** FRAGEN ZUM MATERIAL **
A. Nenne alle geografischen Namen innerhalb der Schweiz, die im Text über die Personenfreizügigkeit vorkommen (Kanton, Städte, Gebirgspass).
B. Gib aus dem Text über die Personenfreizügigkeit den Abschnitt von „Im Tessin werden“ bis „des Tessins fehlt?“ wortgetreu wieder.

** GEZEIGTER TEXT **
────────────────────
In der Schweiz leidet das Tessin besonders stark unter den Folgen der Personenfreizügigkeit.
Die Personenfreizügigkeit ist in einem der sieben bilateralen Abkommen mit der EU geregelt. Diese Verträge sind für ein Land, das zwei Drittel seiner Produktion nach Europa exportiert, sehr wichtig. Ohne sie wäre es zum Beispiel für Stadler viel schwieriger, Züge nach ganz Europa zu exportieren. Die Personenfreizügigkeit ist aber zweifellos eine heikle Sache. Um die negativen Auswirkungen einzugrenzen, haben wir in der Schweiz flankierende Massnahmen, wie sie anderswo fehlen, obwohl es dort noch schlimmere Dumping-Erscheinungen gibt. Zum Beispiel denkt man auf europäischer Ebene erst jetzt über eine Revision der Gesetze zu den entsandten Arbeitskräften nach.
Im Tessin werden aber immer wieder krasseste Dumpingfälle bekannt, wie neulich jener eines Reisebüros in Chiasso, das 9 Franken Stundenlohn bezahlte …
Dass diese Erscheinungen zunehmen, hat mehr mit der Verrohung der Arbeitswelt und der Aufgabe jeder ethischen Rücksichtnahme seitens der Arbeitgeberschaft zu tun als mit der Personenfreizügigkeit an sich. Der besagte Fall betrifft ein multinationales, börsenkotiertes Unternehmen mit Milliardenumsatz, das bei den Löhnen knausert und sich a priori weigert, einheimisches Personal anzustellen. Nach meiner Meinung sind dies Firmen, auf die unser Kanton verzichten kann und muss, auch um den gesunden und ehrlichen Teil seiner Wirtschaft zu schützen, der unter der illegalen Konkurrenz unfairer Praktiken leidet.
Hast du als Tessiner in Bern nicht den Eindruck, dass es diesseits des Gotthards etwas an Sensibilität für die Probleme des Tessins fehlt?
────────────────────
** EXTRAHIERTE DATEN **
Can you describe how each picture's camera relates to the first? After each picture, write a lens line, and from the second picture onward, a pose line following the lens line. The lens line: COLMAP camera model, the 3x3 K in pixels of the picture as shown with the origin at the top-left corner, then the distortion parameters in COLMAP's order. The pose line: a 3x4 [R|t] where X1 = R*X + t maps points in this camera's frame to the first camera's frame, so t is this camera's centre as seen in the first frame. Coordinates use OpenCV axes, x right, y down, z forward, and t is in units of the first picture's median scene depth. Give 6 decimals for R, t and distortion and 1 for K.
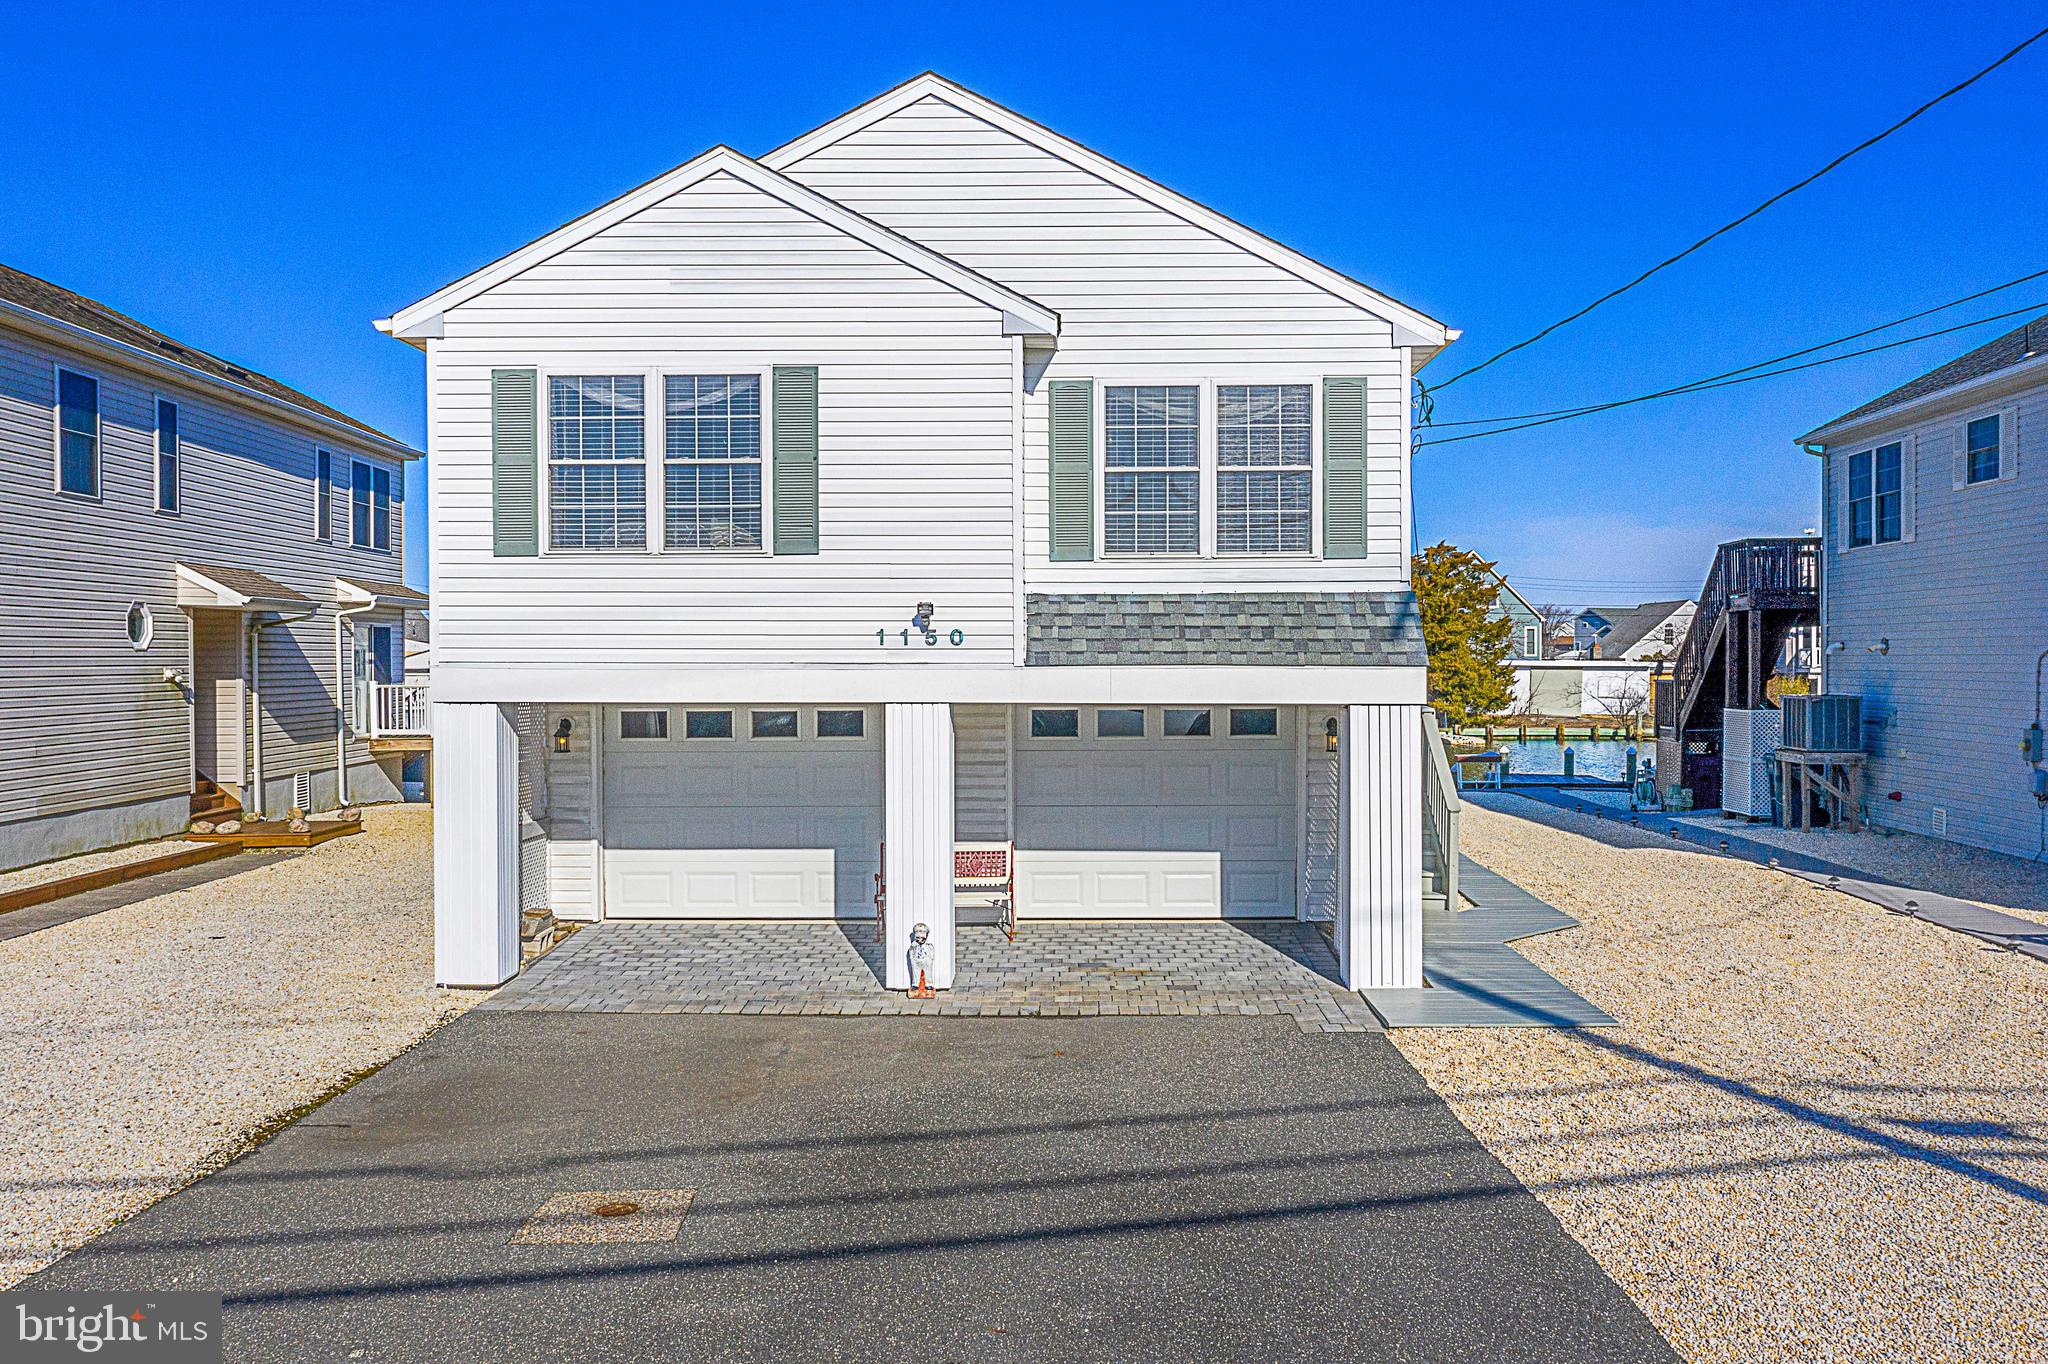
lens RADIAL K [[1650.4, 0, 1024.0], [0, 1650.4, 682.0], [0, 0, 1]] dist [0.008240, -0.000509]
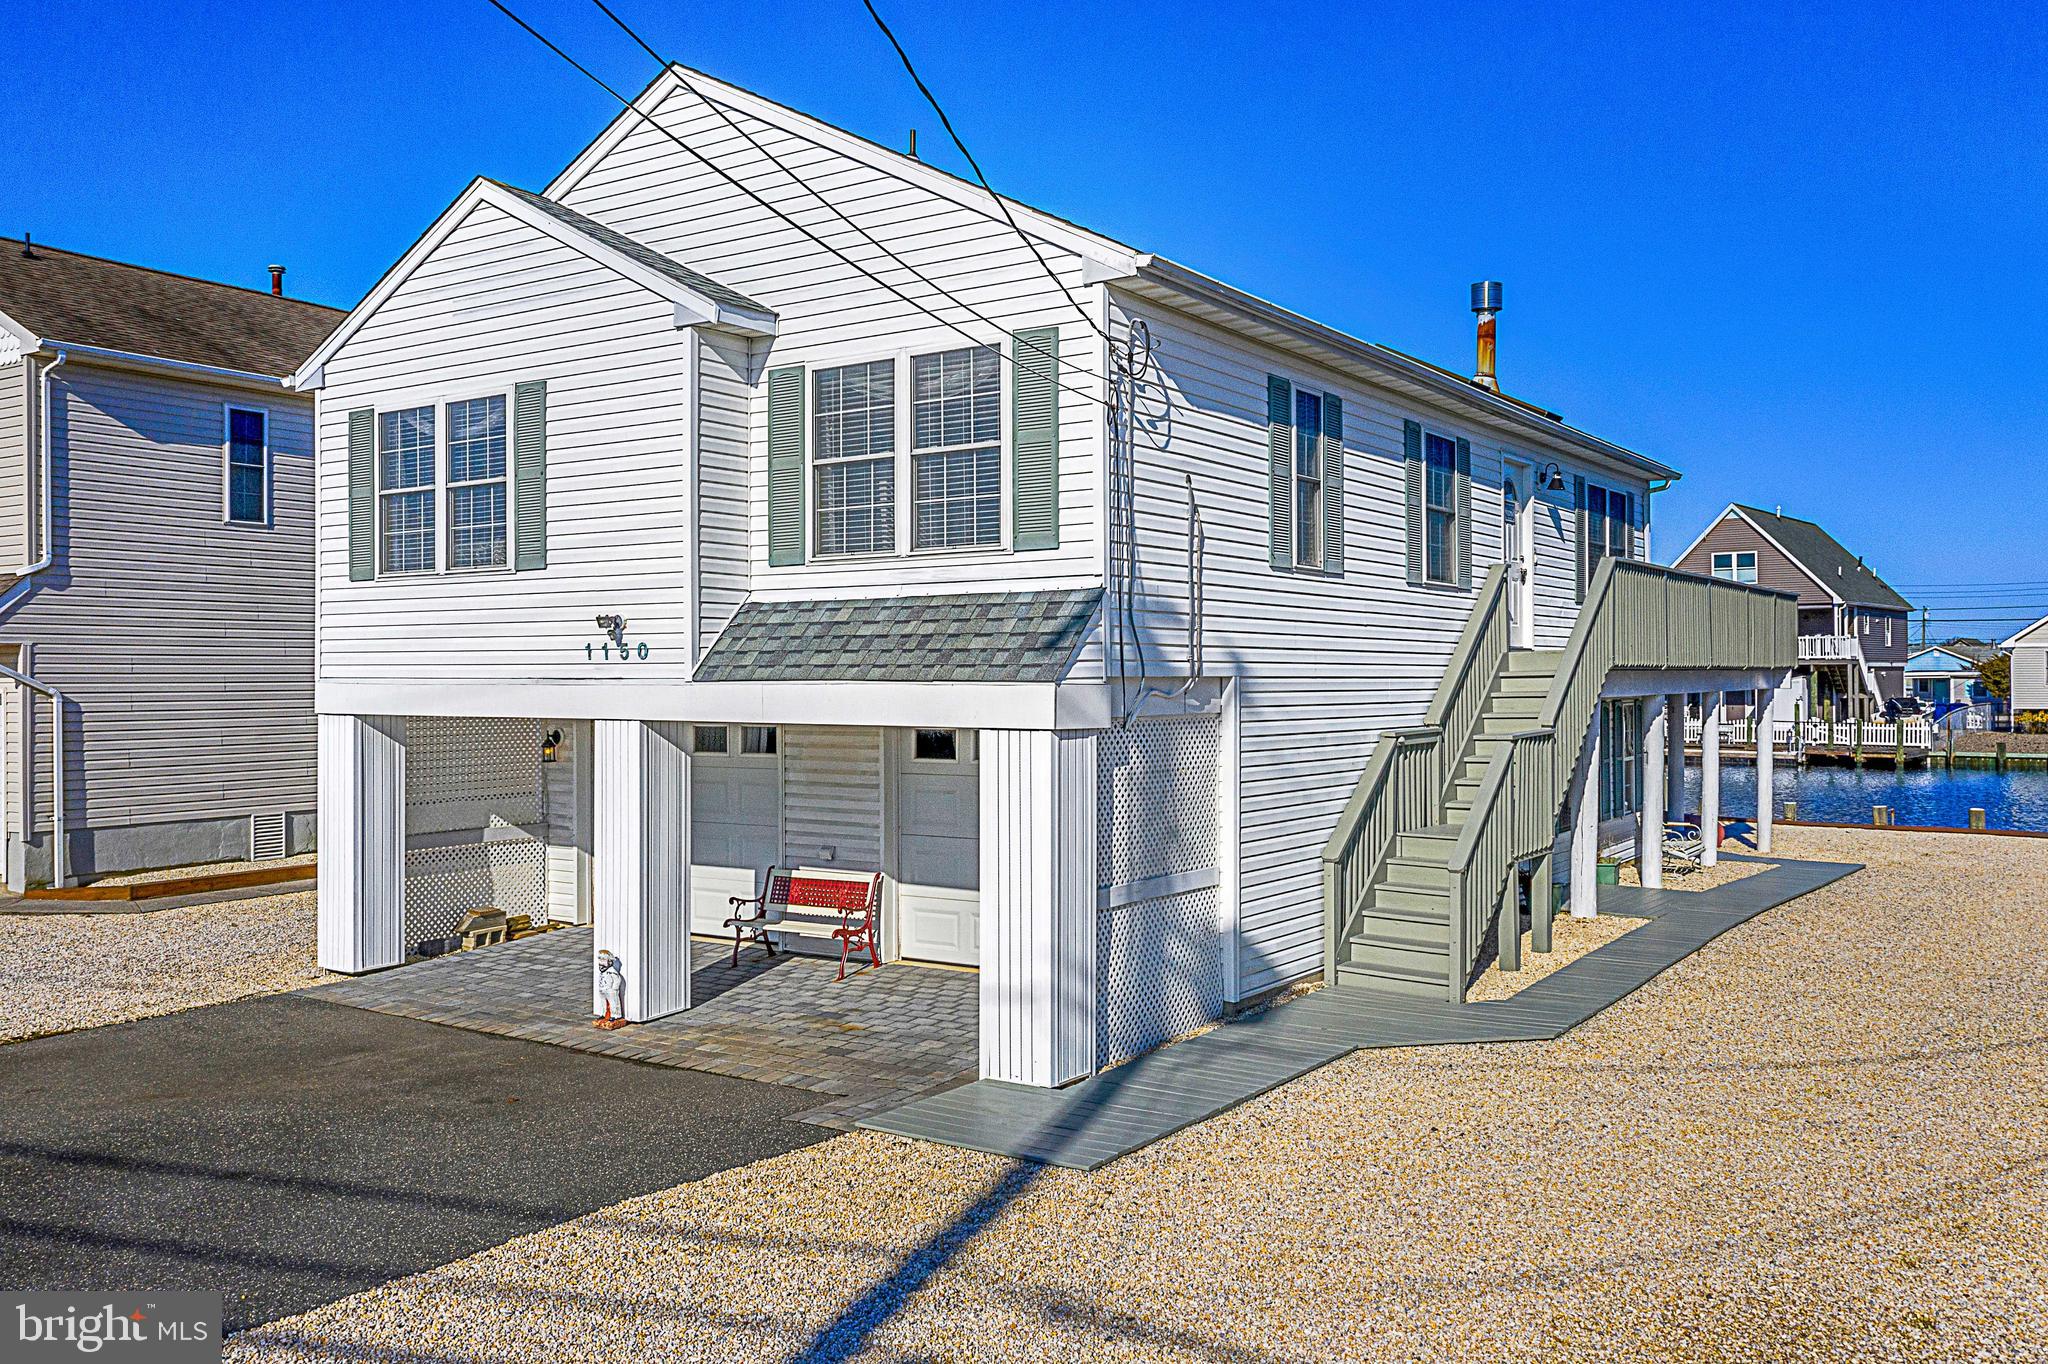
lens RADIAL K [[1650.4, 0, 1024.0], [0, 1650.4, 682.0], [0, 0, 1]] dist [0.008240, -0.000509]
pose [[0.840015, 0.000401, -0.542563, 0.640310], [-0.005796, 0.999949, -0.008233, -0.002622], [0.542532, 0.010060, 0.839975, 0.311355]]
────────────────────
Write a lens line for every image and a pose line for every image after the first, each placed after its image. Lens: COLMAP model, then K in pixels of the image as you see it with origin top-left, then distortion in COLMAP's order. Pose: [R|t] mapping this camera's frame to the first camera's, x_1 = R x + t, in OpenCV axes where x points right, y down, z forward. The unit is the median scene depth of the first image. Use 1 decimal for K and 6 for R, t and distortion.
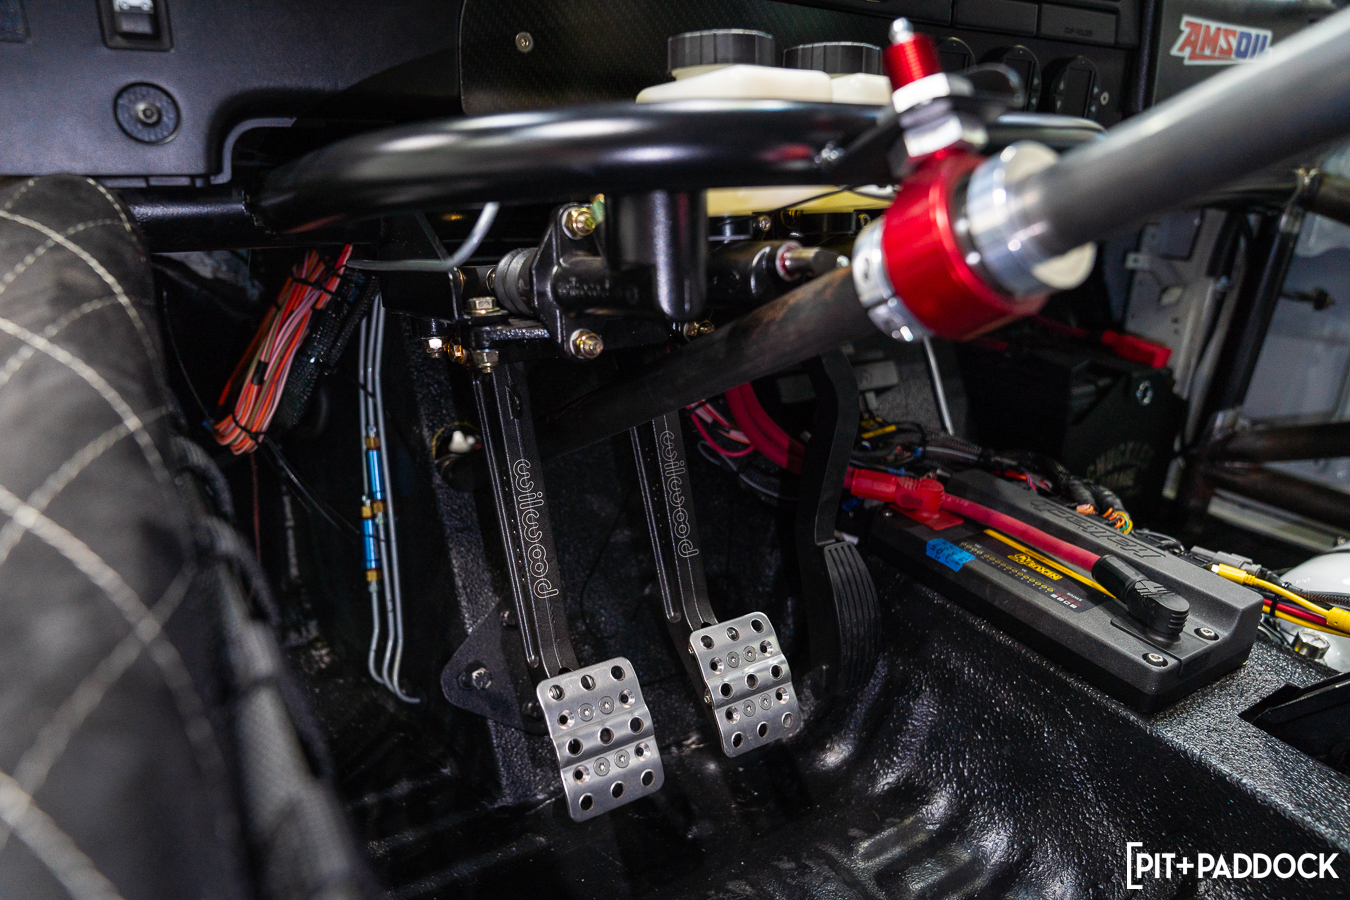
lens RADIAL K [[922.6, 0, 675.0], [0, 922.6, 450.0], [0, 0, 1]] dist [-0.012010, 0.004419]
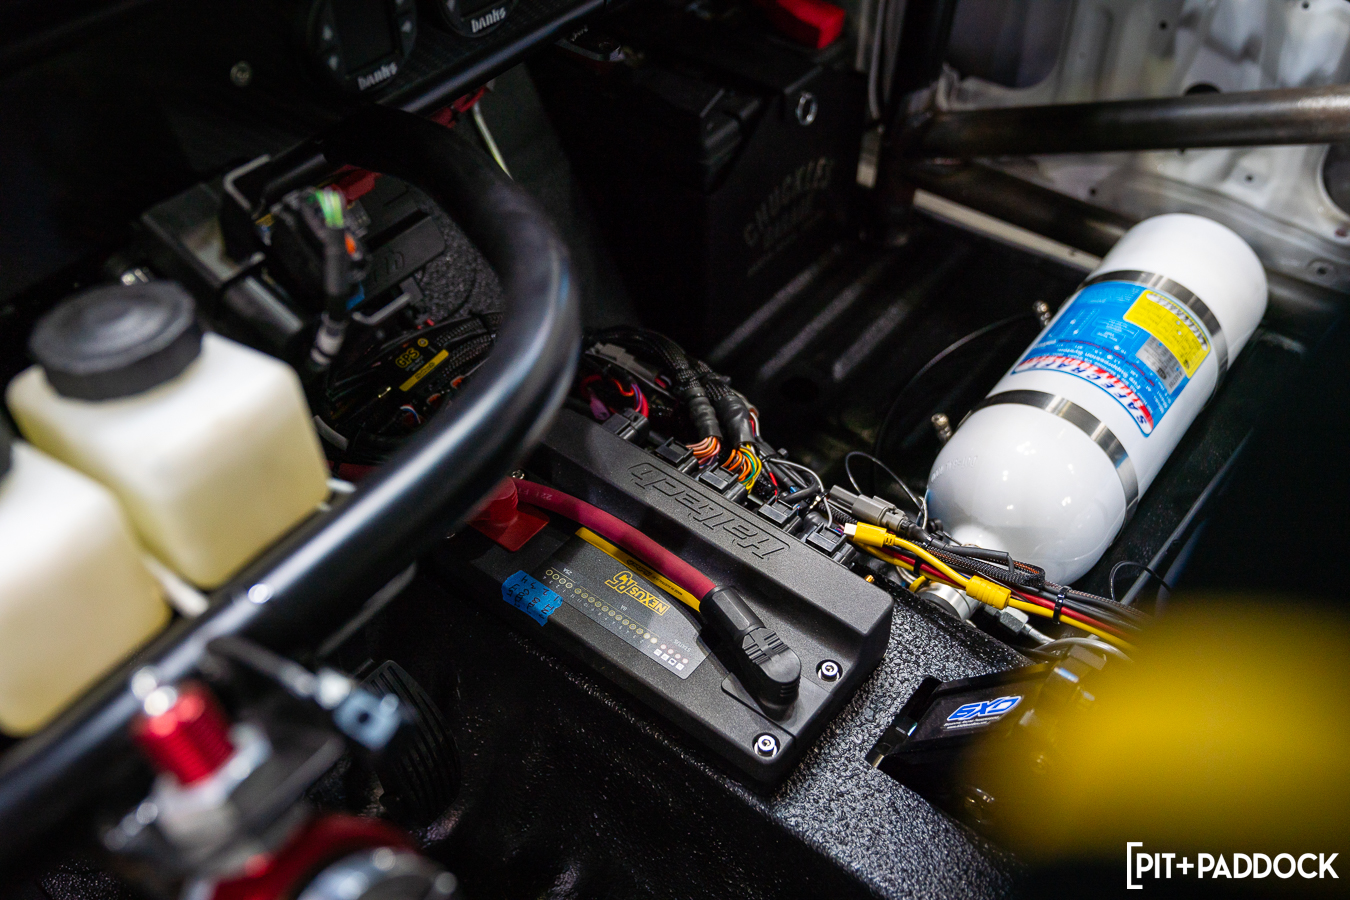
────────────────────
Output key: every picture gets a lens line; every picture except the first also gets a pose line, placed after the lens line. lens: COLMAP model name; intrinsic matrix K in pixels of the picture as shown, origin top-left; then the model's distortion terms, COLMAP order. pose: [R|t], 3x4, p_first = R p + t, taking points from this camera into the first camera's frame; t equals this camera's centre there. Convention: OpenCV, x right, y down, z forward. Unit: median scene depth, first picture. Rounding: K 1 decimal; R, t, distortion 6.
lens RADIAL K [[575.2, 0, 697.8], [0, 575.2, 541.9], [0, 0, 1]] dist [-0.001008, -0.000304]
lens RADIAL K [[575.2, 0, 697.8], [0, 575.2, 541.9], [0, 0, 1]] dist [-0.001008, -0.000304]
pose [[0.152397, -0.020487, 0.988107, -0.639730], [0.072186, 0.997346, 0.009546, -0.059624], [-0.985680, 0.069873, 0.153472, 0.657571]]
────────────────────
** SCHRIFTLICHE ANTWORTEN **
A. Tessin, Chiasso, Bern, Gotthard

B.
Im Tessin werden aber immer wieder krasseste Dumpingfälle bekannt, wie neulich jener eines Reisebüros in Chiasso, das 9 Franken Stundenlohn bezahlte …
Dass diese Erscheinungen zunehmen, hat mehr mit der Verrohung der Arbeitswelt und der Aufgabe jeder ethischen Rücksichtnahme seitens der Arbeitgeberschaft zu tun als mit der Personenfreizügigkeit an sich. Der besagte Fall betrifft ein multinationales, börsenkotiertes Unternehmen mit Milliardenumsatz, das bei den Löhnen knausert und sich a priori weigert, einheimisches Personal anzustellen. Nach meiner Meinung sind dies Firmen, auf die unser Kanton verzichten kann und muss, auch um den gesunden und ehrlichen Teil seiner Wirtschaft zu schützen, der unter der illegalen Konkurrenz unfairer Praktiken leidet.
Hast du als Tessiner in Bern nicht den Eindruck, dass es diesseits des Gotthards etwas an Sensibilität für die Probleme des Tessins fehlt?